# [WHAT THIS TASK INVOLVES]
Reproduce every one of the entries below word for word, keeping each line as it stands.

# [DATA LISTING]
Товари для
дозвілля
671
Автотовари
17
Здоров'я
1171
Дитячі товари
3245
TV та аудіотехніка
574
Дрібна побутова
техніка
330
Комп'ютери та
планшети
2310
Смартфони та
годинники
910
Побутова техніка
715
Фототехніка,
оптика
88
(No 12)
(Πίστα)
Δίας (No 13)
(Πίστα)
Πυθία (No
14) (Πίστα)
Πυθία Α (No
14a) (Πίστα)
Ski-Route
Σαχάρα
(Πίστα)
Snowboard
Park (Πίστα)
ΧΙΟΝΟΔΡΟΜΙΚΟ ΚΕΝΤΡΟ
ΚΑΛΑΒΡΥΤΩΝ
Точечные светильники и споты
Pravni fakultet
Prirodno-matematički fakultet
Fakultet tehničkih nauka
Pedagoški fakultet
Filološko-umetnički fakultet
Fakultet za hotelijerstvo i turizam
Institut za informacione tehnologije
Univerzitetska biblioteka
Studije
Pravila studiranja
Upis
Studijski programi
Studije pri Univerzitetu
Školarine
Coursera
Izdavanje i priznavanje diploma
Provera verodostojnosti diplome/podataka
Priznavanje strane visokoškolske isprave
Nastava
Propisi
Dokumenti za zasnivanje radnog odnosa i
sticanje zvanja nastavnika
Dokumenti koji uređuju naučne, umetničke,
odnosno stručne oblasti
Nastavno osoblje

# [RESULT OF THE EXERCISE]
Товари для
дозвілля
671
Автотовари
17
Здоров'я
1171
Дитячі товари
3245
TV та аудіотехніка
574
Дрібна побутова
техніка
330
Комп'ютери та
планшети
2310
Смартфони та
годинники
910
Побутова техніка
715
Фототехніка,
оптика
88
(No 12)
(Πίστα)
Δίας (No 13)
(Πίστα)
Πυθία (No
14) (Πίστα)
Πυθία Α (No
14a) (Πίστα)
Ski-Route
Σαχάρα
(Πίστα)
Snowboard
Park (Πίστα)
ΧΙΟΝΟΔΡΟΜΙΚΟ ΚΕΝΤΡΟ
ΚΑΛΑΒΡΥΤΩΝ
Точечные светильники и споты
Pravni fakultet
Prirodno-matematički fakultet
Fakultet tehničkih nauka
Pedagoški fakultet
Filološko-umetnički fakultet
Fakultet za hotelijerstvo i turizam
Institut za informacione tehnologije
Univerzitetska biblioteka
Studije
Pravila studiranja
Upis
Studijski programi
Studije pri Univerzitetu
Školarine
Coursera
Izdavanje i priznavanje diploma
Provera verodostojnosti diplome/podataka
Priznavanje strane visokoškolske isprave
Nastava
Propisi
Dokumenti za zasnivanje radnog odnosa i
sticanje zvanja nastavnika
Dokumenti koji uređuju naučne, umetničke,
odnosno stručne oblasti
Nastavno osoblje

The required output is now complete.